That was one of 11 strikeouts for Beckett, about whom the only nitpicking thing you can say is that he finally walked somebody. But just one, so hold the angry 'EEI and 890 phone calls.
"Once he settled down and established his breaking ball," said Terry Francona, "he really became the dominant pitcher we've relied on so much."
It was his third straight Cy Young-level outing of the 2007 postseason, which is very interesting since he is very unlikely to win the award. C.C. Sabathia is, and he may not feel as good about that prize as he'd like to since he has now gone to the post three times this month and is now 1-2 with last night's 7-1 loss, two in head-to-head battles with his chief competitor for the biggest pitching award. In the first two starts, C.C. was flat-out bad. Last night he was middlin', and middlin' had no chance against Mr. Josh Beckett, who has been the No. 1 starter of any team's dreams in his three postseason starts.
But it wasn't just "The Josh Beckett Story" last night. From the moment Kevin Youkilis hit Sabathia's fourth pitch of the game onto the landing in left for his third postseason homer, the Red Sox had the look and feel and bounce of a team that, yup, really has been here before. They reached Sabathia for 10 hits, and they came within 2 inches of breaking the game open long before the three-run eighth that really did put the game out of reach.

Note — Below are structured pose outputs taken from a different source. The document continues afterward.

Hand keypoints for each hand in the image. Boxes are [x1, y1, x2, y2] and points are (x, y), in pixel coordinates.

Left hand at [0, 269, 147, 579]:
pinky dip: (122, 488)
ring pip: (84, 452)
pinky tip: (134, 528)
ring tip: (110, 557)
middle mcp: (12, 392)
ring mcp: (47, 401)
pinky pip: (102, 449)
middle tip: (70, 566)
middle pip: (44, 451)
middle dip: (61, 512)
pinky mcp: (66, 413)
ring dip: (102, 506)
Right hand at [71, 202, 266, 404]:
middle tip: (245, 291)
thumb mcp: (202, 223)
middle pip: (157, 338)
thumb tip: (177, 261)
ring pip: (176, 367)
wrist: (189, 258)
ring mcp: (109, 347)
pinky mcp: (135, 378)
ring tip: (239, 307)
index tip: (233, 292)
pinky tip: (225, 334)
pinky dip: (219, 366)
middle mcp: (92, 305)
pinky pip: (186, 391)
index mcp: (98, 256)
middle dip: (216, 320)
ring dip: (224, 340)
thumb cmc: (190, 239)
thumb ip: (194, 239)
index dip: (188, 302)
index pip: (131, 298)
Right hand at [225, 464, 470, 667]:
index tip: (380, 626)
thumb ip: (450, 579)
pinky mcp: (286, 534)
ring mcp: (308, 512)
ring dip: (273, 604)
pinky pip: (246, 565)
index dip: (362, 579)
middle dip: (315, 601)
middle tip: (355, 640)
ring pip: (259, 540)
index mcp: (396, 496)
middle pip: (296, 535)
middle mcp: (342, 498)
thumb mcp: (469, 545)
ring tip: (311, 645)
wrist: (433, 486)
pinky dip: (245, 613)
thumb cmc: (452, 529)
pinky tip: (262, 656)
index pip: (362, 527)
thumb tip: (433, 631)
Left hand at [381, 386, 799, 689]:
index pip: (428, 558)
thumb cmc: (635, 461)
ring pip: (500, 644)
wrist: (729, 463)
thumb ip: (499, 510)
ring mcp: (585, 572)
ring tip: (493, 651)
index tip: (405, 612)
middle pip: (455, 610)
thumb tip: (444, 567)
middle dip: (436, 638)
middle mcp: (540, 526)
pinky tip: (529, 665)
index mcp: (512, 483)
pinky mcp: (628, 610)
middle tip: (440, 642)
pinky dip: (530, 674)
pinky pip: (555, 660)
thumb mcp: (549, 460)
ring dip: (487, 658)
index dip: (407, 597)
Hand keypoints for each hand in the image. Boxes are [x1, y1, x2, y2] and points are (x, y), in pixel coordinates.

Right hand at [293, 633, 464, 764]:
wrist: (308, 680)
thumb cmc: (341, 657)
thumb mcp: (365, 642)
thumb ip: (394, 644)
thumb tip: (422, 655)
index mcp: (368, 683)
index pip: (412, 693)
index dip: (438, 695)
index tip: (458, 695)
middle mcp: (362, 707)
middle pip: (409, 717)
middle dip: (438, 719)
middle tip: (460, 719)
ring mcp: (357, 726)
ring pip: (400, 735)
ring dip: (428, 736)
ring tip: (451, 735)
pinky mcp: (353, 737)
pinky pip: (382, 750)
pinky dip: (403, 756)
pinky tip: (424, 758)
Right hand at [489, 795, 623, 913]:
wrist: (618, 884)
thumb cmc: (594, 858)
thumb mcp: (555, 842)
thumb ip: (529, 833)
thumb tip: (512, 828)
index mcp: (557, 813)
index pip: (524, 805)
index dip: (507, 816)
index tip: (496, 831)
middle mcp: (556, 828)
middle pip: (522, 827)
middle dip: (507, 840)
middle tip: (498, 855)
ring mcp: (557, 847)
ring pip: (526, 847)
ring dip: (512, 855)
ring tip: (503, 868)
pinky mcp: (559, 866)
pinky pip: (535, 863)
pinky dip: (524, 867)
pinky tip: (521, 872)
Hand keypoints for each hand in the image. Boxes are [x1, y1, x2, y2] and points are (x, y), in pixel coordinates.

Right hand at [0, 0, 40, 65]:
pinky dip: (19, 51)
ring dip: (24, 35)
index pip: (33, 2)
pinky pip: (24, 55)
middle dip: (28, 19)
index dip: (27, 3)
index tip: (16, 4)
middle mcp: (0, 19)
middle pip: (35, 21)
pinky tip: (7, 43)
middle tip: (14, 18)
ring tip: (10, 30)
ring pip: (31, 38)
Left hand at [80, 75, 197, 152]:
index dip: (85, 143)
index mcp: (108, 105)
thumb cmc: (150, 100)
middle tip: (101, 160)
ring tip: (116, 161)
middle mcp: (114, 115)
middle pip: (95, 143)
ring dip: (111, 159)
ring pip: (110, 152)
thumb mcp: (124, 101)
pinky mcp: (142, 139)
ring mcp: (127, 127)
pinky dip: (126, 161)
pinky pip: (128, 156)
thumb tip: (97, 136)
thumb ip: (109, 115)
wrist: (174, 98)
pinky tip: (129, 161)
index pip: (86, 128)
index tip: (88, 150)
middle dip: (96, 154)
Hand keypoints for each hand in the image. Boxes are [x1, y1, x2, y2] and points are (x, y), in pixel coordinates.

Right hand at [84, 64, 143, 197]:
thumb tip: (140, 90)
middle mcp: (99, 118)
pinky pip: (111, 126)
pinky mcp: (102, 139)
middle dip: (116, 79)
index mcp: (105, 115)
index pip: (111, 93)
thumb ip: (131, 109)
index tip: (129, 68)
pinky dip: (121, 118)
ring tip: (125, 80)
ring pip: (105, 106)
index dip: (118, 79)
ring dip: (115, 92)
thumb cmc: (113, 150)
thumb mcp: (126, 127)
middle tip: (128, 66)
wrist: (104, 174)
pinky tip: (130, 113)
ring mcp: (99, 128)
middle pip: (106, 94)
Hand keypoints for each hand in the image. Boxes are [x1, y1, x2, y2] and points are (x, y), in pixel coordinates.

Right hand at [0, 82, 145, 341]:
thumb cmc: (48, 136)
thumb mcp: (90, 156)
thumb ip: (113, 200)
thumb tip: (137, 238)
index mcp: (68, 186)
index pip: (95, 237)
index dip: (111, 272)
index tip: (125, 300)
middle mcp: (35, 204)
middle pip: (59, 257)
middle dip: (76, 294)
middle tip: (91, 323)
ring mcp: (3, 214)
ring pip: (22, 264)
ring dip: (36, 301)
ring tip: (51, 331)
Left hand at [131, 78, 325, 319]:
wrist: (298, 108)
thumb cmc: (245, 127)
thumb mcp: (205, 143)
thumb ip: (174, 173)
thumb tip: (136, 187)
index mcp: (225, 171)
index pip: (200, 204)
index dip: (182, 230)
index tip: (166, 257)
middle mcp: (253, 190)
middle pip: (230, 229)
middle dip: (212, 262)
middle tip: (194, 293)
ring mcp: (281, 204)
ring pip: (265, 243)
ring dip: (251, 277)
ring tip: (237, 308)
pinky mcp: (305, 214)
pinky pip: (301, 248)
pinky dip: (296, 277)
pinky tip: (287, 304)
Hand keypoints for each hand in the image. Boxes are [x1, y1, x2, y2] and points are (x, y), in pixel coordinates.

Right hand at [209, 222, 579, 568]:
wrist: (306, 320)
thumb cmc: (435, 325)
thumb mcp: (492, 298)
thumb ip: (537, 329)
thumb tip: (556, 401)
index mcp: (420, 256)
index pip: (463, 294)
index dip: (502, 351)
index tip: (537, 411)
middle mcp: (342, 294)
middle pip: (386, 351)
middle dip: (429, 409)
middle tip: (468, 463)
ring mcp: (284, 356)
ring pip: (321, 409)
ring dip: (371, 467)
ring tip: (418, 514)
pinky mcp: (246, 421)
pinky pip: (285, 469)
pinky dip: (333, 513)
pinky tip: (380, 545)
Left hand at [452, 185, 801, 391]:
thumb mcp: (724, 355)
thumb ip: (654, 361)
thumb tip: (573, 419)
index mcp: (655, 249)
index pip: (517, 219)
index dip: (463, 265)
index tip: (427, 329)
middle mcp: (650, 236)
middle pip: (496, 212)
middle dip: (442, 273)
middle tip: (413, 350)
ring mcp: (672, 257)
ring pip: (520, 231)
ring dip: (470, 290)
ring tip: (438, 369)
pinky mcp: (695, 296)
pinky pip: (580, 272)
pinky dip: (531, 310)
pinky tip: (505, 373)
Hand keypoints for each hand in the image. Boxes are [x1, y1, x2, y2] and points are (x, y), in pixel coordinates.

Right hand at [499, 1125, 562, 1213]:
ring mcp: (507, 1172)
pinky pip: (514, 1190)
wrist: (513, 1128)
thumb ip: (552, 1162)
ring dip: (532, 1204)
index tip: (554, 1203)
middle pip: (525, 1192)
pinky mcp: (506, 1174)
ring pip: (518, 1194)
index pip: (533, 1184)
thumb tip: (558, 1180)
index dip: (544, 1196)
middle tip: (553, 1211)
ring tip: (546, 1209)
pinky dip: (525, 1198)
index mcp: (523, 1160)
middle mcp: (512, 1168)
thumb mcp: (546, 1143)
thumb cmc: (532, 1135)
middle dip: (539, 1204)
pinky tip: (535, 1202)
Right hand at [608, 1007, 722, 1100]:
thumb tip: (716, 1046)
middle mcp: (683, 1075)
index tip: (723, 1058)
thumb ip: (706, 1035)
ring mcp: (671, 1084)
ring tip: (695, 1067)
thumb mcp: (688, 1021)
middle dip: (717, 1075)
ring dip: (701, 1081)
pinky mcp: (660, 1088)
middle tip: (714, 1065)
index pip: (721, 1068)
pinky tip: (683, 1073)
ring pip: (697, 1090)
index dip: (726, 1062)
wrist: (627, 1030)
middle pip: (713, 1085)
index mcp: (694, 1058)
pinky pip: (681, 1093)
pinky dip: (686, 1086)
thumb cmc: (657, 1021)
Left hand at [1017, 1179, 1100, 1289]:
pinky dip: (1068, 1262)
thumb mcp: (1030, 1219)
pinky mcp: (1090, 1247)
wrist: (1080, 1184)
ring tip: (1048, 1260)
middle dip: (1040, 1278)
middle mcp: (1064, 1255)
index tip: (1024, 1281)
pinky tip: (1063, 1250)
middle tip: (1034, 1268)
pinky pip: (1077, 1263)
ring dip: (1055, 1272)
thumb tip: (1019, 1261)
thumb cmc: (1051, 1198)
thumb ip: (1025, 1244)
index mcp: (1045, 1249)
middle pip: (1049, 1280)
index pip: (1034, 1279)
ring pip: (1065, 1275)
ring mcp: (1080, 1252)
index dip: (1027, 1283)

The first inch was the one that turned a third-inning Manny Ramírez blow to deep right-center from a potential two-run homer into an epic RBI single (hate to upset the Manny Enablers, but their guy should have been standing on second). The ball hit the yellow line at the top of the fence, missing a home run by that inch. Francona made the requisite plea for a homer, but replays vindicated the judgment of second base umpire Randy Marsh.